Exact wording is required: give all the records again, minus the pictures.
=== Section Start ===
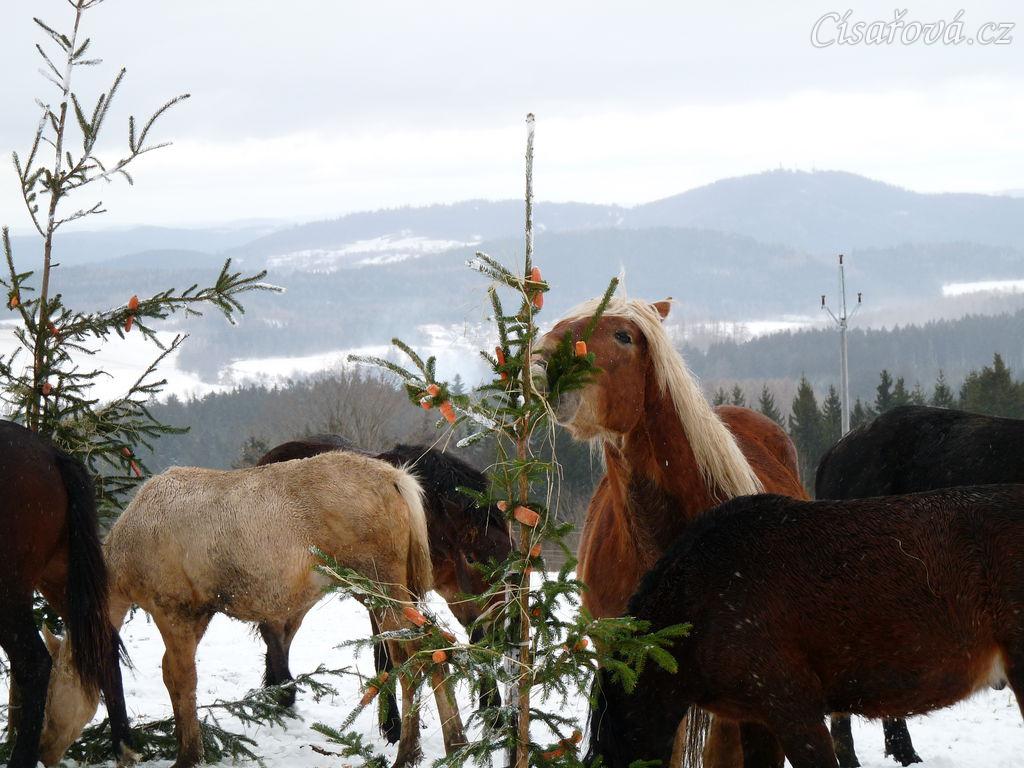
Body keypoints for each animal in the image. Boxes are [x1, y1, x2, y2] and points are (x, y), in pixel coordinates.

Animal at [0, 419, 131, 768]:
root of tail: (51, 453)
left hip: (10, 591)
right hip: (62, 576)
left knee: (34, 665)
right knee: (105, 643)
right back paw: (125, 746)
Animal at [39, 451, 465, 768]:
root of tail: (399, 480)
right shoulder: (201, 612)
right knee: (435, 647)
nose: (43, 750)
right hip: (392, 589)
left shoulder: (172, 607)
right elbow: (176, 678)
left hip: (378, 584)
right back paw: (455, 742)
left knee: (413, 656)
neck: (124, 569)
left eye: (49, 694)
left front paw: (188, 754)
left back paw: (408, 753)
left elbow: (179, 678)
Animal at [257, 439, 511, 740]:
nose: (502, 621)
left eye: (510, 555)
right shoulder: (382, 595)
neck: (425, 514)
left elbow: (477, 643)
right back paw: (280, 695)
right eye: (471, 558)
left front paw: (493, 712)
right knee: (275, 633)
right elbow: (386, 657)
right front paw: (392, 726)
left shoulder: (456, 598)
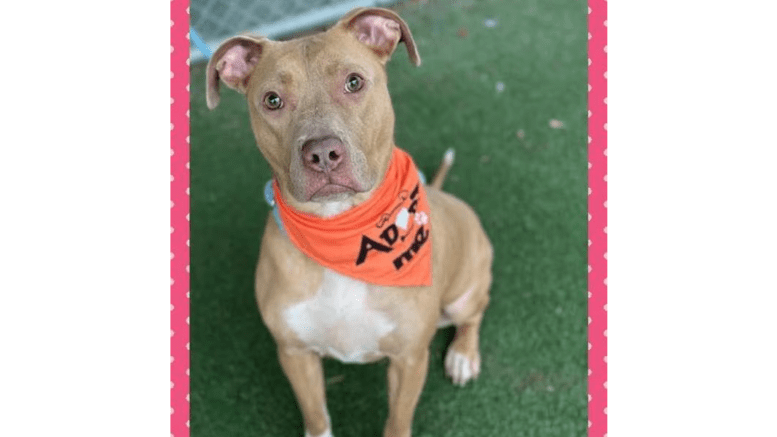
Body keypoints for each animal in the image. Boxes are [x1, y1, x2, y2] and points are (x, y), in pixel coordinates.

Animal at [205, 7, 492, 436]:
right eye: (272, 100)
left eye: (353, 82)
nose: (322, 152)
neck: (343, 229)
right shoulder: (295, 352)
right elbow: (317, 416)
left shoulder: (410, 359)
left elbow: (397, 421)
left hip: (463, 294)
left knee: (474, 312)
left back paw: (462, 354)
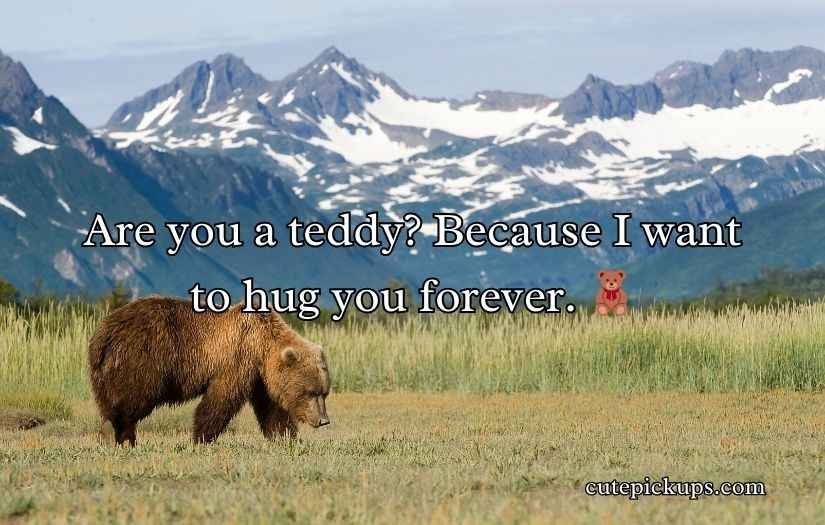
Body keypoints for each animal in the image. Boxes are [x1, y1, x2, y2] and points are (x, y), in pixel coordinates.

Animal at [88, 296, 330, 446]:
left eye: (324, 392)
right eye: (311, 392)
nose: (324, 420)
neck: (261, 345)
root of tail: (102, 332)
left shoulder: (260, 378)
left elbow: (272, 409)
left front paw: (287, 438)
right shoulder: (236, 359)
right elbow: (220, 400)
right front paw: (201, 438)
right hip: (143, 360)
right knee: (131, 399)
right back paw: (117, 434)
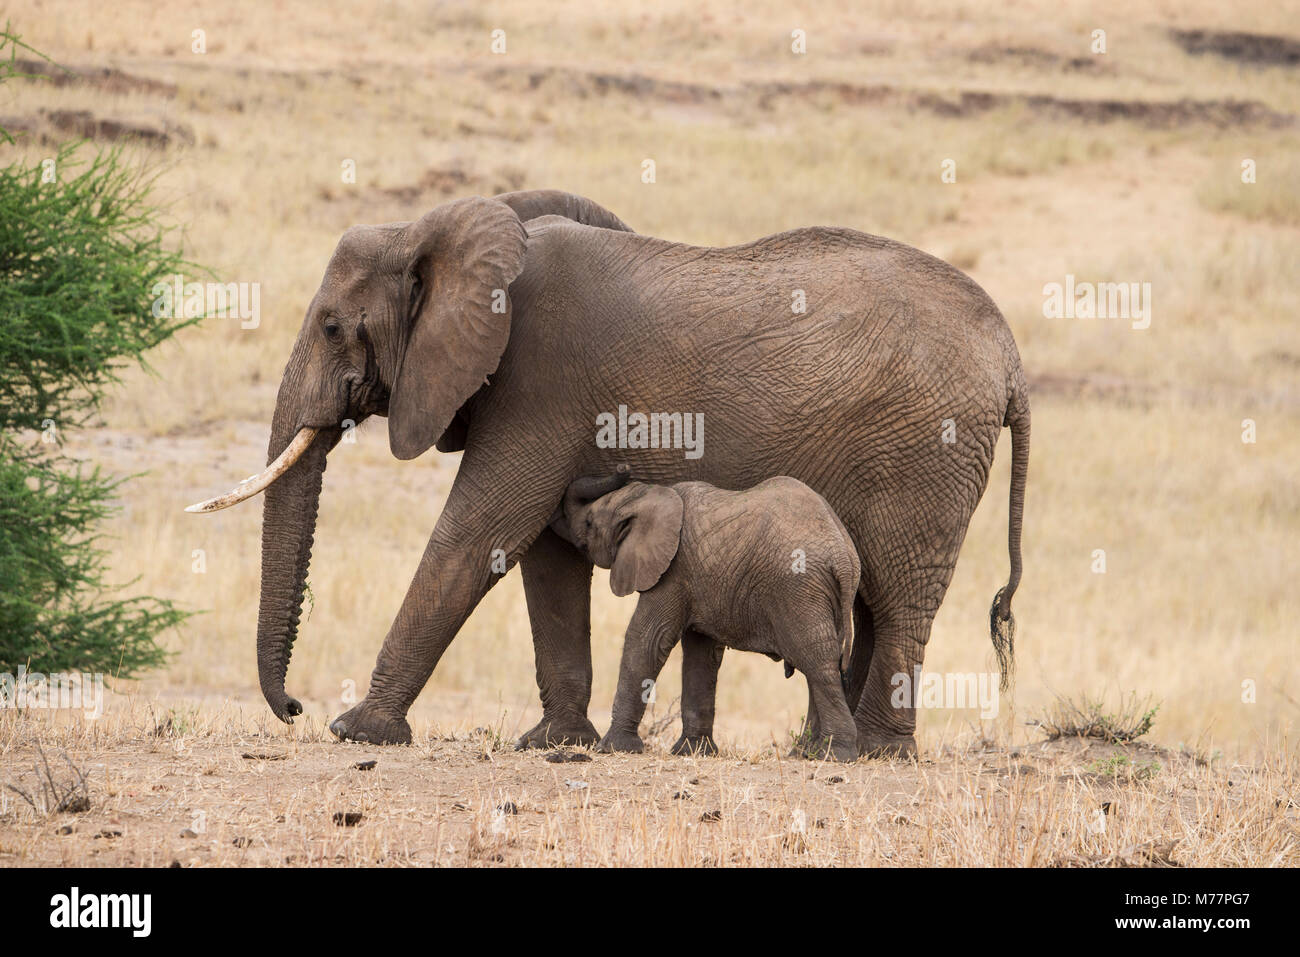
=== Section End ===
» Answer:
Body keypoints for each animal in the image. Boxes are [x1, y1, x2, y2] and points are (x, y), in pixel coordinates.

Animal at [0, 419, 131, 768]:
root of tail: (51, 453)
left hip: (10, 591)
right hip: (62, 576)
left knee: (34, 665)
right knee: (105, 643)
right back paw: (125, 746)
Animal at [39, 451, 465, 768]:
root of tail: (399, 480)
right shoulder: (201, 612)
right knee: (435, 647)
nose: (43, 750)
right hip: (392, 589)
left shoulder: (172, 607)
right elbow: (176, 678)
left hip: (378, 584)
right back paw: (455, 742)
left knee: (413, 656)
neck: (124, 569)
left eye: (49, 694)
left front paw: (188, 754)
left back paw: (408, 753)
left elbow: (179, 678)
Animal at [257, 439, 511, 740]:
nose: (502, 621)
left eye: (510, 555)
right shoulder: (382, 595)
neck: (425, 514)
left elbow: (477, 643)
right back paw: (280, 695)
right eye: (471, 558)
left front paw: (493, 712)
right knee: (275, 633)
right elbow: (386, 657)
right front paw: (392, 726)
left shoulder: (456, 598)
Body keypoints for each animal in the image. Boxes are [x1, y1, x2, y2] and points are (x, y), in pixel coordinates.

Animal at [205, 7, 492, 436]:
right eye: (272, 100)
left eye: (353, 82)
nose: (322, 152)
neck: (343, 229)
right shoulder: (295, 352)
right elbow: (317, 416)
left shoulder: (410, 359)
left elbow: (397, 421)
left hip: (463, 294)
left knee: (474, 312)
left back paw: (462, 354)
Body keypoints for each animal in the image. Boxes are [x1, y1, x2, y2] and points are (x, y), in pixel coordinates.

Animal at [88, 296, 330, 446]:
left eye: (324, 392)
right eye: (311, 392)
nose: (324, 420)
neck: (261, 345)
root of tail: (102, 332)
left shoulder: (260, 378)
left elbow: (272, 409)
left front paw: (287, 438)
right shoulder: (236, 359)
right elbow: (220, 400)
right front paw: (201, 438)
right hip: (143, 360)
right knee: (131, 399)
right back paw: (117, 434)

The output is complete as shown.